Когда венок был возложен на ее голову, музыка заиграла торжественный гимн, который с такой могущественной силой восхищает и поднимает душу. Гром литавров и фанфар снова взволновал Коринну; на глазах у нее показались слезы; на минуту она опустилась в кресло и закрыла лицо платком. Освальд, тронутый до глубины души, вышел из толпы и сделал несколько шагов, намереваясь заговорить с ней; но непобедимое замешательство овладело им.
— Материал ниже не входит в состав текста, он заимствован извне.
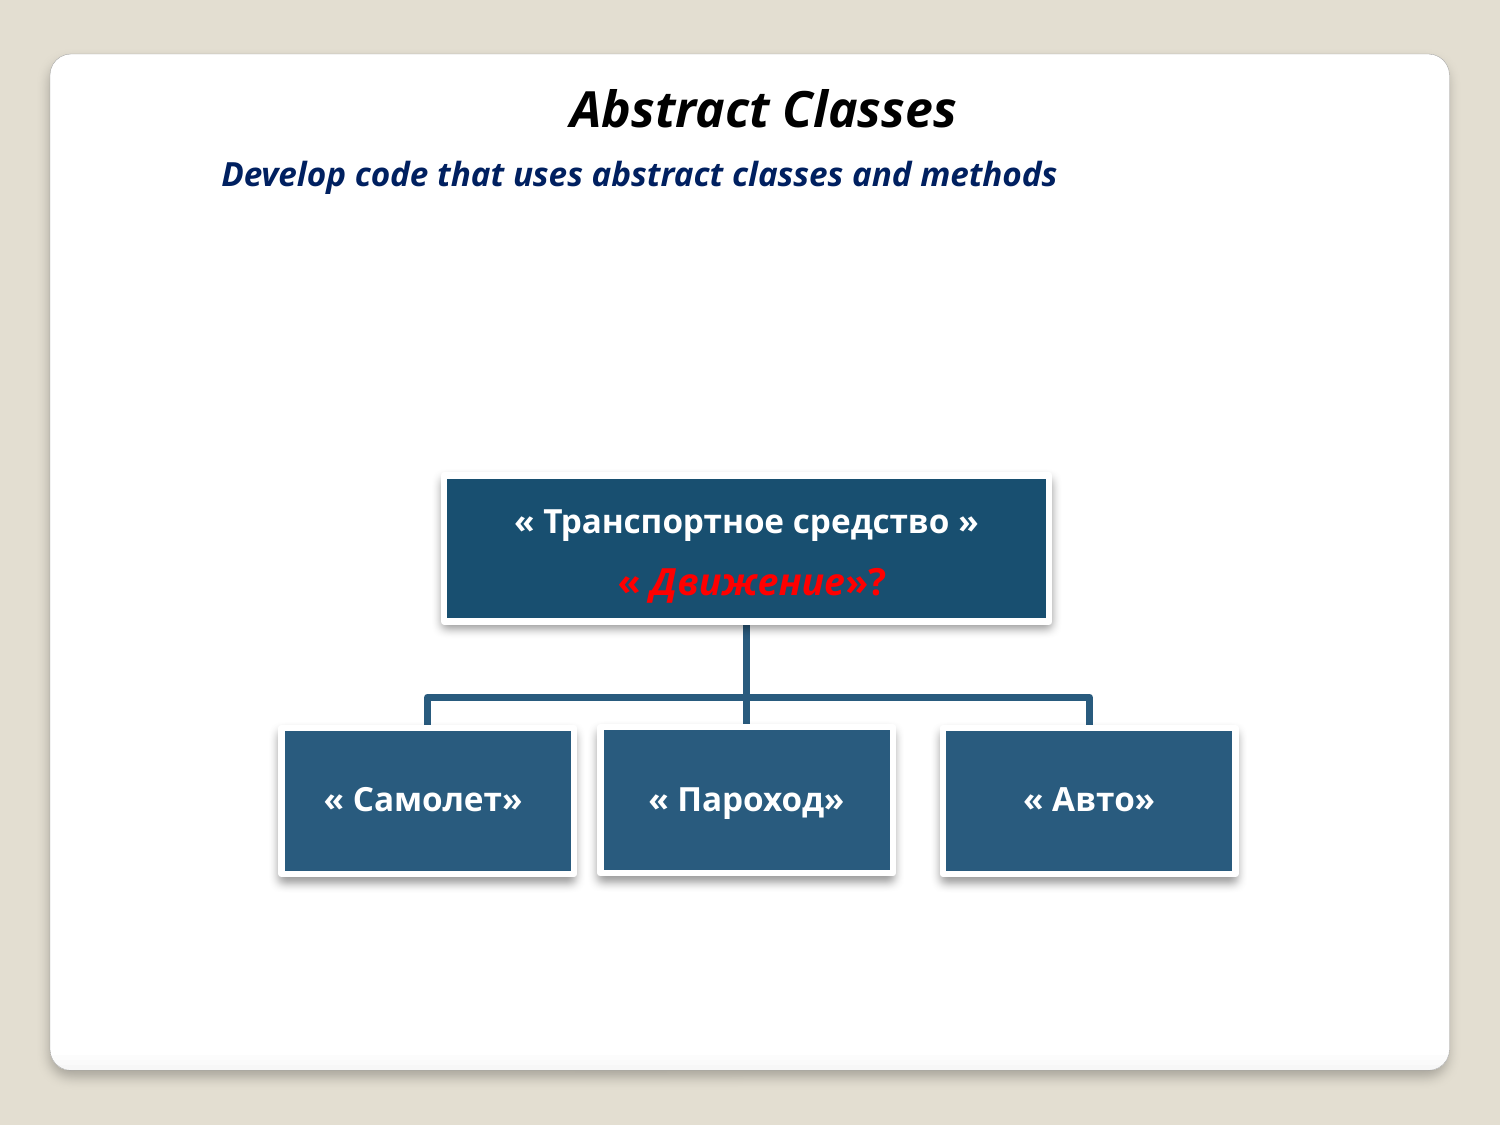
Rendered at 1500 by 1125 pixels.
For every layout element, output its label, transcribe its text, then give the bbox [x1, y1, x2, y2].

text_box Abstract Classes [555, 69, 973, 145]
text_box Develop code that uses abstract classes and methods [206, 145, 1258, 201]
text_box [281, 348, 1282, 1016]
Коринна некоторое время глядела на него, стараясь, однако, чтобы он не заметил, что привлек ее внимание; но когда князь Кастель-Форте предложил ей руку, чтобы отвести ее с Капитолия к колеснице, она пошла с ним в рассеянности и под разными предлогами несколько раз оборачивалась и бросала взгляд на Освальда.
Он последовал за ней; и в ту минуту, когда, сопровождаемая своей свитой, она оглянулась, чтобы увидеть его еще раз, венок упал у нее с головы. Освальд кинулся за ним и, подавая его Коринне, сказал несколько слов по-итальянски, означавших, что простые смертные кладут к ногам божества венок, который они не смеют возложить на его голову{22}. Каково же было изумление Освальда, когда она поблагодарила его по-английски с чистейшим акцентом уроженки Британских островов, почти недоступным жителям континента! Он остановился как вкопанный и в смятении облокотился на одного из базальтовых львов, расположенных у основания лестницы, ведущей на Капитолий. Коринна, пораженная его волнением, снова внимательно взглянула на него; но ее уже увлекли к колеснице, и толпа исчезла задолго до того, как Освальд очнулся и собрался с мыслями.
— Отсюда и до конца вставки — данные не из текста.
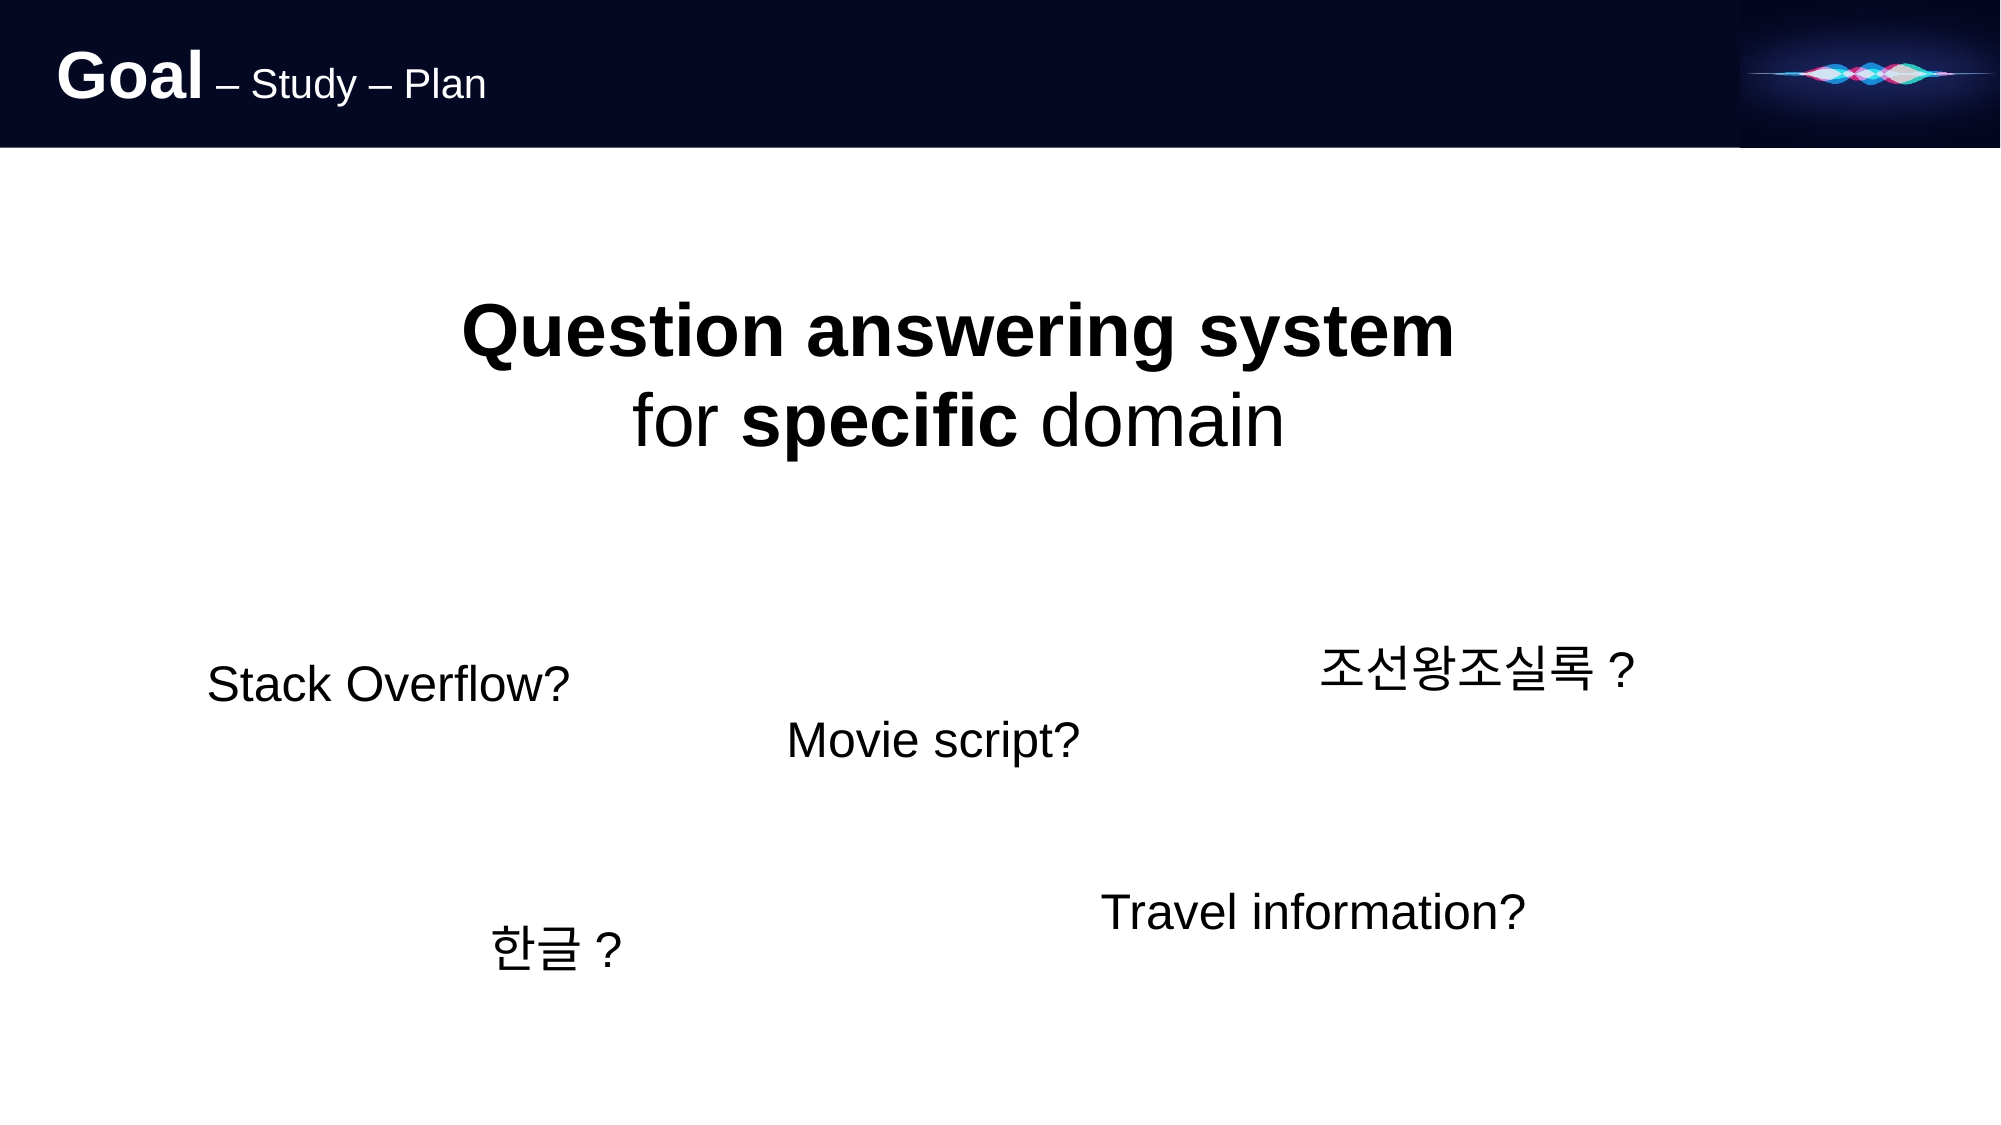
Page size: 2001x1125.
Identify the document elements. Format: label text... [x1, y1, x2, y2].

text_box Travel information? [1085, 871, 1542, 947]
text_box Goal – Study – Plan [41, 24, 960, 120]
text_box 조선왕조실록? [1304, 629, 1651, 705]
text_box Stack Overflow? [191, 644, 586, 719]
text_box Movie script? [771, 699, 1096, 775]
picture [1741, 0, 2001, 148]
text_box 한글? [475, 909, 638, 985]
text_box Question answering system for specific domain [446, 274, 1473, 469]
До этой минуты Коринна была в его глазах прелестнейшей иностранкой, одним из чудес той страны, которую он собирался объехать; но ее английское произношение вызвало в нем воспоминание об отечестве и придало ее очарованию что-то близкое и родное. Была ли она англичанка? Провела ли она много лет в Англии? Он не мог это угадать; но не могла же она в таком совершенстве изучить английский язык в Италии. Кто знает, не были ли их семьи связаны между собою? Может быть, он даже видел ее в детстве? Часто человек бессознательно носит в душе дорогой ему образ и при первой встрече с любимой готов поклясться, что видел ее когда-то очень давно.